Genetics of Antimicrobial Resistance
Office of Research, Center for Veterinary Medicine, U.S. Food and Drug Administration, Laurel, Maryland 20708, USA. Animal Biotechnology
(Impact Factor: 0.76).
02/2006; 17(2):111-24. DOI: 10.1080/10495390600957092
Antimicrobial resistant strains of bacteria are an increasing threat to animal and human health. Resistance mechanisms to circumvent the toxic action of antimicrobials have been identified and described for all known antimicrobials currently available for clinical use in human and veterinary medicine. Acquired bacterial antibiotic resistance can result from the mutation of normal cellular genes, the acquisition of foreign resistance genes, or a combination of these two mechanisms. The most common resistance mechanisms employed by bacteria include enzymatic degradation or alteration of the antimicrobial, mutation in the antimicrobial target site, decreased cell wall permeability to antimicrobials, and active efflux of the antimicrobial across the cell membrane. The spread of mobile genetic elements such as plasmids, transposons, and integrons has greatly contributed to the rapid dissemination of antimicrobial resistance among several bacterial genera of human and veterinary importance.
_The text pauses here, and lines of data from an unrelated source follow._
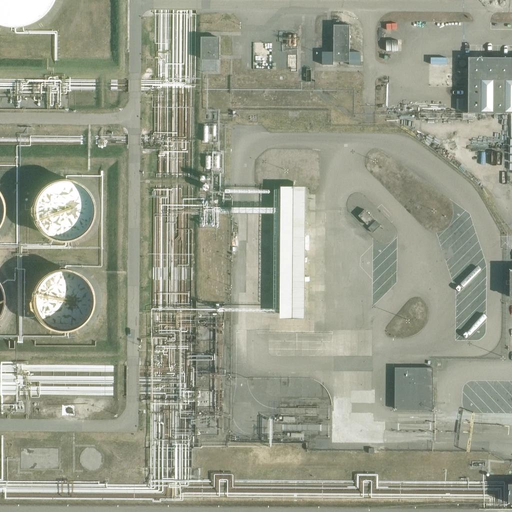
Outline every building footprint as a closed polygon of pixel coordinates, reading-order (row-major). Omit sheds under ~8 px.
[(0,0),(0,24),(2,25),(5,26),(8,26),(10,27),(12,27),(15,27),(17,27),(19,27),(22,27),(25,26),(27,25),(30,25),(32,24),(34,23),(36,22),(38,21),(40,19),(42,18),(45,16),(46,14),(48,12),(49,11),(51,9),(53,6),(54,4),(55,2),(55,0),(0,0)] [(265,44),(265,29),(265,25),(253,25),(253,44),(265,44)] [(298,34),(298,25),(286,25),(286,34),(298,34)] [(349,62),(350,25),(334,25),(334,62),(349,62)] [(219,74),(220,37),(201,37),(201,74),(219,74)] [(511,58),(469,58),(469,99),(469,111),(469,113),(511,113),(511,58)] [(469,111),(469,99),(457,99),(457,111),(469,111)] [(96,200),(96,199),(94,196),(93,194),(92,192),(90,191),(90,190),(88,188),(85,186),(84,185),(81,183),(78,182),(75,181),(74,181),(71,180),(68,180),(65,180),(63,181),(60,181),(57,182),(54,183),(53,184),(52,185),(50,186),(48,187),(46,189),(44,191),(42,194),(41,196),(40,197),(39,199),(39,201),(38,201),(38,203),(37,206),(37,207),(37,209),(37,210),(37,212),(37,214),(37,216),(38,217),(38,219),(39,221),(39,223),(40,225),(41,225),(42,227),(43,229),(44,230),(46,233),(47,233),(48,235),(49,235),(50,236),(53,238),(55,239),(57,240),(60,241),(63,241),(66,242),(69,242),(71,241),(73,241),(76,240),(78,240),(80,239),(82,238),(83,237),(85,236),(87,234),(89,232),(91,231),(92,229),(94,227),(95,225),(95,224),(96,222),(97,220),(97,218),(98,217),(98,215),(98,213),(98,211),(98,210),(98,208),(98,206),(97,204),(97,202),(97,201),(96,200)] [(305,318),(306,186),(281,186),(280,318),(305,318)] [(0,231),(1,231),(3,228),(4,226),(5,225),(5,223),(6,221),(7,219),(7,217),(8,215),(8,214),(8,212),(8,211),(8,209),(8,208),(8,206),(7,204),(7,202),(6,200),(6,198),(5,196),(4,194),(3,193),(1,191),(0,190),(0,189),(0,231)] [(374,219),(365,210),(358,216),(367,225),(374,219)] [(373,233),(380,225),(376,221),(368,228),(373,233)] [(93,286),(91,283),(90,281),(88,279),(86,278),(84,276),(82,275),(80,274),(78,273),(75,272),(72,271),(70,271),(67,271),(65,271),(62,271),(60,271),(57,272),(54,273),(52,274),(50,275),(48,277),(46,278),(44,281),(43,282),(42,283),(41,284),(40,286),(39,288),(38,291),(37,292),(37,293),(37,295),(36,298),(36,299),(36,301),(36,303),(36,304),(36,306),(37,308),(37,310),(38,311),(38,313),(39,315),(40,316),(42,319),(43,320),(44,322),(46,324),(47,325),(49,326),(52,328),(54,329),(57,330),(59,331),(62,332),(65,332),(68,332),(70,332),(72,332),(75,331),(77,330),(78,330),(81,328),(83,327),(84,326),(86,325),(87,324),(90,322),(91,320),(92,319),(94,316),(94,314),(95,312),(96,311),(96,310),(97,308),(97,307),(97,305),(97,303),(97,301),(97,299),(97,296),(97,295),(96,293),(96,291),(95,289),(94,288),(93,286)] [(432,409),(432,368),(395,368),(395,409),(432,409)] [(92,447),(90,447),(89,448),(87,448),(86,449),(84,450),(83,451),(82,452),(81,453),(81,454),(80,455),(80,456),(80,458),(80,459),(80,460),(80,461),(80,462),(80,464),(81,465),(82,466),(83,468),(84,468),(85,469),(86,470),(88,471),(89,471),(91,471),(92,471),(94,471),(95,471),(97,470),(98,469),(100,468),(100,467),(101,466),(102,465),(102,464),(103,463),(103,462),(103,461),(103,460),(103,459),(103,457),(103,456),(103,455),(102,454),(102,453),(101,452),(100,451),(99,450),(98,449),(96,448),(95,448),(93,447),(92,447)]
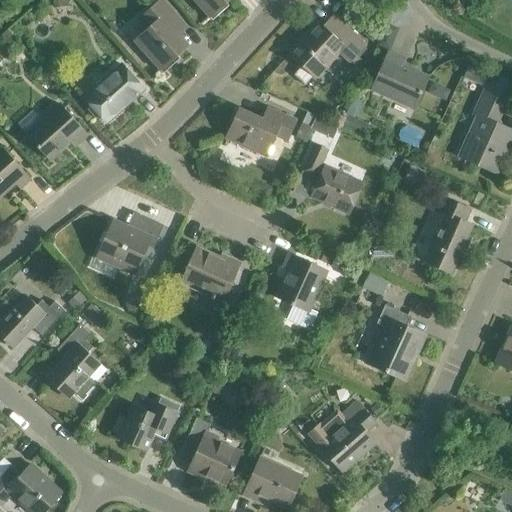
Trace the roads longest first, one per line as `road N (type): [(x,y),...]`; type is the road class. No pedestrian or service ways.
road 1 (residential): [(365,511),(417,442),(511,227)]
road 2 (residential): [(153,139),(0,254)]
road 3 (residential): [(282,0),(153,139)]
road 4 (residential): [(260,229),(194,189),(153,139)]
road 5 (residential): [(0,394),(102,475)]
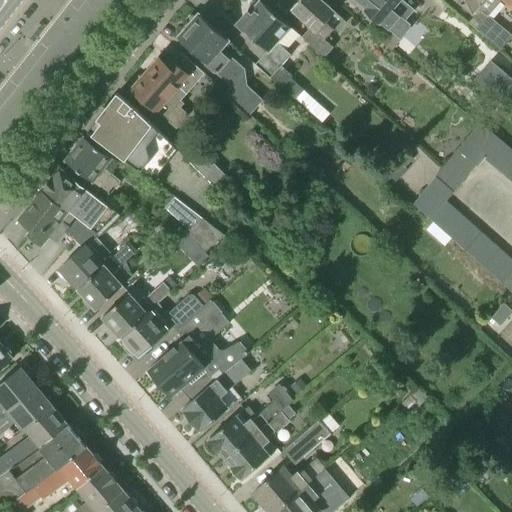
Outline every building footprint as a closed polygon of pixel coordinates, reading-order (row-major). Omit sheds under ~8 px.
[(236,25),(266,52),(256,63),(296,99),(303,91),(290,79),(292,76),(281,66),(290,55),(277,44),(292,28),(261,0),(260,0),(250,11),(249,10),(236,25)] [(299,0),(291,9),(311,28),(303,37),(325,56),(333,47),(325,40),(333,29),(326,23),(335,13),(321,0),(299,0)] [(380,23),(389,30),(400,17),(392,10),(401,0),(357,0),(368,9),(365,12),(379,24),(380,23)] [(500,0),(457,0),(475,15),(468,23),(500,50),(511,36),(488,16),(500,0)] [(511,0),(502,0),(511,8),(511,0)] [(230,41),(209,23),(199,14),(177,38),(206,63),(205,64),(230,87),(226,92),(250,114),(263,101),(247,86),(245,70),(222,50),(230,41)] [(400,17),(389,30),(400,40),(411,27),(405,22),(400,17)] [(400,40),(389,30),(381,41),(392,50),(400,40)] [(159,59),(132,90),(177,129),(189,115),(181,108),(184,104),(181,101),(204,74),(180,53),(172,61),(165,55),(160,60),(159,59)] [(502,105),(511,92),(511,79),(490,61),(474,81),(502,105)] [(177,149),(161,134),(131,103),(120,94),(89,131),(104,144),(143,174),(152,181),(177,149)] [(475,167),(482,158),(500,138),(481,123),(457,151),(475,167)] [(511,141),(504,134),(500,139),(509,146),(511,142),(511,141)] [(113,159),(85,136),(82,140),(78,139),(73,146),(74,149),(66,159),(66,160),(107,192),(110,195),(120,181),(105,169),(113,159)] [(500,138),(482,158),(491,166),(509,146),(500,139),(500,138)] [(511,160),(511,148),(509,146),(491,166),(500,174),(511,160)] [(201,149),(190,160),(216,185),(227,174),(201,149)] [(468,175),(475,167),(457,151),(450,160),(468,175)] [(393,185),(407,169),(405,167),(413,159),(407,153),(399,162),(384,177),(393,185)] [(65,160),(70,165),(64,172),(60,168),(42,189),(86,224),(100,235),(119,216),(101,201),(107,192),(66,160),(66,159),(65,160)] [(460,184),(468,175),(450,160),(444,166),(442,169),(460,184)] [(511,178),(511,160),(500,174),(509,182),(511,178)] [(453,193),(460,184),(442,169),(435,178),(453,193)] [(431,219),(446,201),(453,193),(435,178),(415,204),(431,219)] [(86,224),(42,189),(19,219),(32,229),(27,235),(42,248),(50,237),(57,242),(64,233),(73,240),(74,241),(75,239),(86,224)] [(337,220),(348,210),(335,197),(325,207),(337,220)] [(175,216),(184,206),(175,199),(166,208),(175,216)] [(455,209),(446,201),(431,219),(439,226),(455,209)] [(455,209),(439,226),(448,234),(464,217),(455,209)] [(464,217),(448,234),(457,242),(472,225),(464,217)] [(205,254),(224,237),(202,220),(186,235),(205,254)] [(74,241),(81,248),(58,268),(63,274),(78,290),(105,266),(113,259),(107,254),(100,260),(88,246),(100,235),(86,224),(75,239),(74,241)] [(472,225),(457,242),(466,250),(481,233),(472,225)] [(481,233),(466,250),(475,258),(490,241),(481,233)] [(490,241),(475,258),(484,266),(499,249),(490,241)] [(78,290),(86,299),(84,303),(89,308),(93,308),(96,311),(124,286),(123,285),(113,273),(134,254),(127,246),(113,259),(105,266),(78,290)] [(499,249),(484,266),(493,274),(508,257),(499,249)] [(511,260),(508,257),(493,274),(501,282),(511,270),(511,260)] [(511,270),(501,282),(510,290),(511,288),(511,270)] [(163,283),(171,291),(177,285),(170,277),(163,283)] [(163,283),(148,296),(140,304),(129,292),(101,317),(120,338),(152,310),(151,310),(171,291),(163,283)] [(203,306),(209,300),(203,293),(196,298),(203,306)] [(223,375),(236,364),(224,350),(222,351),(220,351),(218,349),(210,340),(230,323),(209,300),(203,306),(187,321),(175,331),(183,340),(148,370),(183,409),(200,394),(223,375)] [(492,319),(500,326),(511,313),(511,312),(504,305),(492,319)] [(175,331),(187,321),(175,307),(161,320),(152,310),(120,338),(138,357),(142,353),(142,354),(172,327),(175,331)] [(0,369),(13,359),(0,343),(0,369)] [(236,364),(223,375),(200,394),(183,409),(201,431),(229,407),(240,397),(232,388),(251,371),(241,359),(236,364)] [(0,417),(36,387),(20,367),(0,383),(0,417)] [(300,379),(290,387),(296,396),(307,387),(300,379)] [(225,459),(281,412),(288,405),(293,401),(286,393),(286,390),(283,387),(281,387),(278,384),(267,394),(272,400),(272,402),(271,404),(256,416),(248,407),(237,416),(236,414),(208,438),(225,459)] [(24,430),(52,407),(36,387),(0,417),(0,435),(15,423),(23,432),(24,430)] [(429,398),(419,388),(410,395),(421,406),(429,398)] [(296,414),(288,405),(281,412),(288,421),(296,414)] [(24,430),(28,435),(0,456),(0,476),(0,477),(14,467),(39,448),(67,424),(52,407),(24,430)] [(290,422),(288,421),(281,412),(225,459),(243,480),(271,456),(270,455),(277,449),(269,441),(290,422)] [(318,421),(283,451),(296,465),(330,435),(318,421)] [(86,446),(67,424),(39,448),(14,467),(0,477),(0,511),(12,503),(33,487),(57,469),(72,458),(86,446)] [(69,481),(77,490),(77,488),(104,467),(86,446),(72,458),(57,469),(33,487),(12,503),(19,511),(23,511),(42,497),(44,500),(69,481)] [(269,511),(275,511),(325,469),(316,458),(299,473),(298,471),(292,476),(284,467),(253,493),(269,511)] [(98,511),(124,491),(104,467),(77,488),(77,490),(86,502),(74,511),(98,511)] [(334,480),(325,469),(275,511),(321,511),(323,511),(314,501),(319,496),(318,495),(334,480)] [(372,482),(377,487),(383,482),(378,476),(372,482)] [(410,498),(418,507),(429,497),(421,488),(410,498)] [(142,511),(143,511),(124,491),(98,511),(142,511)]
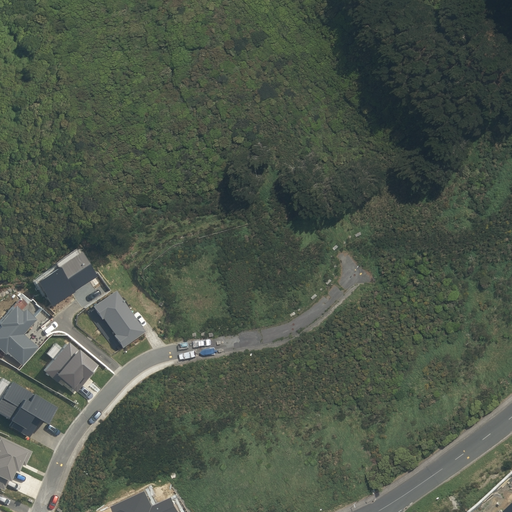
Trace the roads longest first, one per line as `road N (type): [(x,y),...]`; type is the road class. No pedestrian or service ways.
road 1 (residential): [(352,274),(312,318),(282,335),(154,360),(99,401),(45,511)]
road 2 (residential): [(380,511),(511,418)]
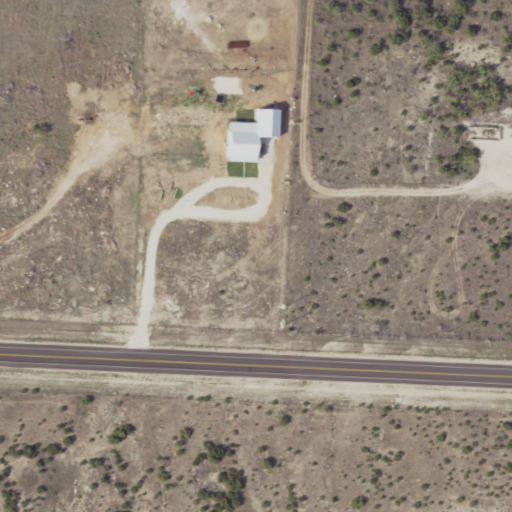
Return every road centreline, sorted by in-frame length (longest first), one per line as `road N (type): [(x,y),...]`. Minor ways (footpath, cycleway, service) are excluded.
road 1 (secondary): [(0,355),(511,381)]
road 2 (track): [(509,511),(501,502),(396,511)]
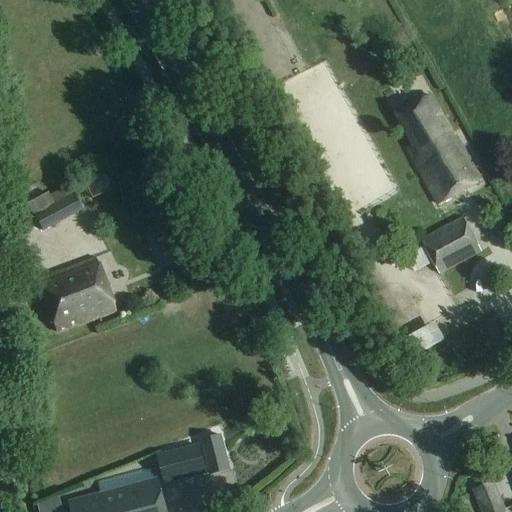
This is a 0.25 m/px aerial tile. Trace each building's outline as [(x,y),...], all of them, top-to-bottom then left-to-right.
[(443,202),(488,178),(463,132),(457,136),(434,93),(400,112),(417,142),(412,145),(443,202)] [(27,205),(33,215),(43,233),(83,211),(73,193),(71,195),(67,187),(49,196),(48,194),(27,205)] [(482,253),(464,218),(421,241),(425,247),(433,264),(440,276),(482,253)] [(65,243),(56,227),(39,236),(48,253),(65,243)] [(425,247),(405,257),(414,274),(433,264),(425,247)] [(115,312),(95,259),(38,281),(57,332),(77,325),(77,326),(115,312)] [(483,293),(473,295),(479,318),(489,315),(483,293)] [(511,325),(503,331),(511,347),(511,346),(511,325)] [(210,477),(231,472),(221,435),(200,441),(210,477)] [(208,473),(201,446),(157,457),(164,484),(208,473)] [(166,511),(158,481),(153,482),(149,470),(100,483),(103,495),(70,504),(71,511),(166,511)] [(472,491),(480,511),(506,511),(495,482),(472,491)]
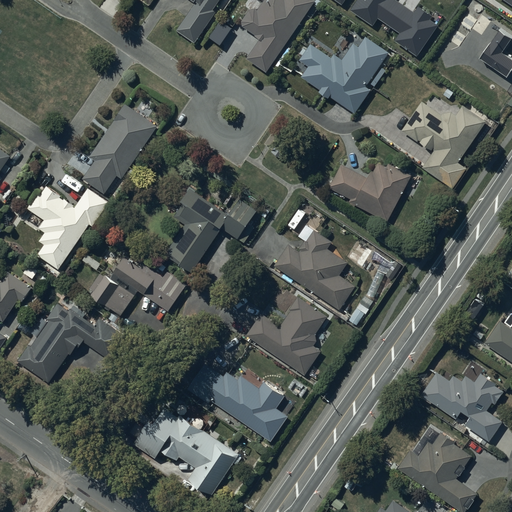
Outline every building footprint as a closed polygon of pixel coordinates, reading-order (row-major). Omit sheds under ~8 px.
[(216,9),(221,0),(200,0),(201,0),(181,29),(199,41),(219,11),(216,9)] [(270,72),(319,3),(313,0),(268,0),(262,10),(256,6),(244,22),(265,37),(250,58),(270,72)] [(312,64),(304,75),(358,112),(374,88),(369,85),(392,51),(371,36),(365,46),(358,42),(348,58),(340,52),(337,57),(313,40),(301,57),(312,64)] [(447,179),(486,122),(466,108),(460,116),(448,108),(444,113),(426,100),(407,128),(438,149),(427,165),(447,179)] [(159,125),(128,104),(93,156),(98,160),(86,179),(107,193),(120,173),(125,176),(159,125)] [(0,209),(7,199),(0,194),(0,178),(16,154),(0,143),(0,209)] [(347,162),(334,186),(358,199),(356,202),(391,221),(417,172),(397,162),(394,167),(383,161),(378,170),(376,169),(373,176),(347,162)] [(42,240),(47,244),(40,254),(61,269),(94,225),(96,226),(113,202),(105,195),(92,186),(78,205),(50,185),(46,191),(42,188),(29,205),(47,218),(40,227),(47,233),(42,240)] [(176,215),(188,223),(167,254),(193,271),(224,226),(249,243),(270,212),(247,196),(234,215),(194,188),(176,215)] [(307,214),(298,208),(288,221),(297,227),(307,214)] [(290,243),(277,262),(342,308),(357,286),(340,275),(350,261),(329,246),(334,239),(317,227),(301,251),(290,243)] [(91,288),(96,291),(94,294),(131,319),(147,294),(171,310),(190,282),(171,269),(165,277),(144,263),(141,267),(128,258),(118,272),(120,274),(117,279),(103,269),(91,288)] [(1,282),(0,280),(0,318),(4,322),(21,298),(30,305),(41,291),(10,269),(1,282)] [(261,313),(248,334),(310,371),(323,349),(318,345),(323,337),(317,334),(329,315),(300,297),(283,326),(261,313)] [(50,317),(53,318),(36,344),(33,342),(21,361),(53,381),(74,347),(80,351),(86,341),(114,360),(130,336),(102,319),(99,324),(61,300),(50,317)] [(511,323),(503,318),(487,341),(511,357),(511,323)] [(213,403),(214,401),(275,440),(291,415),(280,408),(290,393),(269,379),(265,386),(246,374),(243,379),(232,371),(229,375),(208,361),(190,388),(213,403)] [(438,371),(423,394),(459,418),(465,409),(474,415),(468,423),(495,441),(508,421),(489,408),(496,398),(500,401),(506,390),(502,387),(505,382),(485,369),(477,382),(468,376),(466,381),(457,375),(453,381),(438,371)] [(241,453),(183,414),(181,418),(167,409),(161,418),(157,415),(136,446),(159,462),(167,450),(181,459),(182,457),(198,468),(191,477),(214,492),(241,453)] [(413,447),(401,467),(468,510),(481,490),(461,478),(475,455),(461,446),(465,440),(446,428),(436,444),(432,442),(424,454),(413,447)] [(40,511),(47,505),(33,493),(17,511),(40,511)] [(382,504),(376,511),(445,511),(444,511),(443,511),(436,511),(432,509),(430,511),(421,511),(418,510),(416,511),(396,499),(389,509),(382,504)]
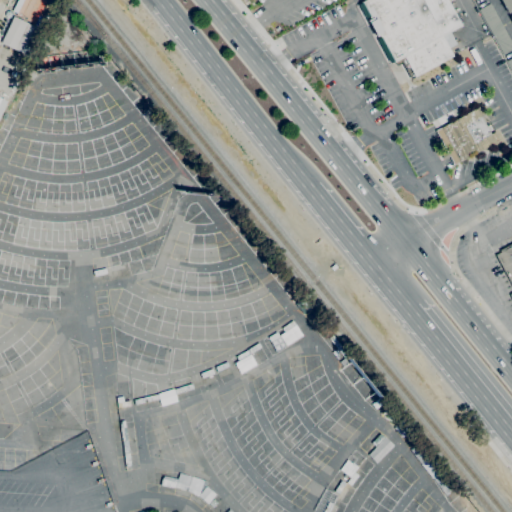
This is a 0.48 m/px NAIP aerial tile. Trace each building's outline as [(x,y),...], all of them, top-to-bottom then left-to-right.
[(44,0),(19,0),(18,0),(15,0),(11,14),(38,22),(44,0)] [(410,79),(402,62),(395,66),(388,52),(384,54),(368,24),(372,22),(361,2),(364,0),(447,0),(461,25),(442,35),(453,56),(410,79)] [(511,10),(508,13),(500,0),(511,0),(511,10)] [(511,49),(503,55),(478,9),(490,3),(511,42),(511,49)] [(0,40),(0,43),(25,55),(37,28),(11,17),(0,40)] [(454,165),(449,157),(444,160),(441,155),(447,152),(435,131),(481,105),(485,114),(481,116),(486,126),(489,124),(492,129),(489,131),(490,134),(495,131),(500,139),(454,165)] [(511,297),(510,294),(511,292),(511,285),(495,255),(501,252),(500,250),(511,243),(511,297)] [(285,332),(282,328),(293,320),(296,325),(285,332)] [(296,325),(303,335),(292,343),(285,332),(296,325)] [(250,354),(247,349),(258,343),(261,347),(250,354)] [(175,394),(174,389),(192,383),(194,388),(175,394)] [(135,405),(134,400),(159,394),(160,399),(135,405)] [(411,451),(393,428),(399,424),(417,447),(411,451)] [(372,451),(363,442),(376,428),(385,436),(372,451)] [(423,463),(413,452),(420,446),(430,457),(423,463)] [(350,485),(346,482),(350,477),(340,469),(356,449),(366,457),(354,472),(358,475),(350,485)] [(434,469),(427,460),(431,456),(439,465),(434,469)] [(186,490),(175,487),(179,473),(190,476),(186,490)] [(444,494),(433,479),(439,474),(451,489),(444,494)] [(198,495),(187,490),(192,480),(203,485),(198,495)] [(207,503),(198,495),(206,486),(215,494),(207,503)] [(329,511),(316,511),(314,511),(325,489),(338,496),(329,511)]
Antimicrobial resistance genes have been shown to accumulate on mobile elements, leading to a situation where multidrug resistance phenotypes can be transferred to a susceptible recipient via a single genetic event. The increasing prevalence of antimicrobial resistant bacterial pathogens has severe implications for the future treatment and prevention of infectious diseases in both animals and humans. The versatility with which bacteria adapt to their environment and exchange DNA between different genera highlights the need to implement effective antimicrobial stewardship and infection control programs in both human and veterinary medicine.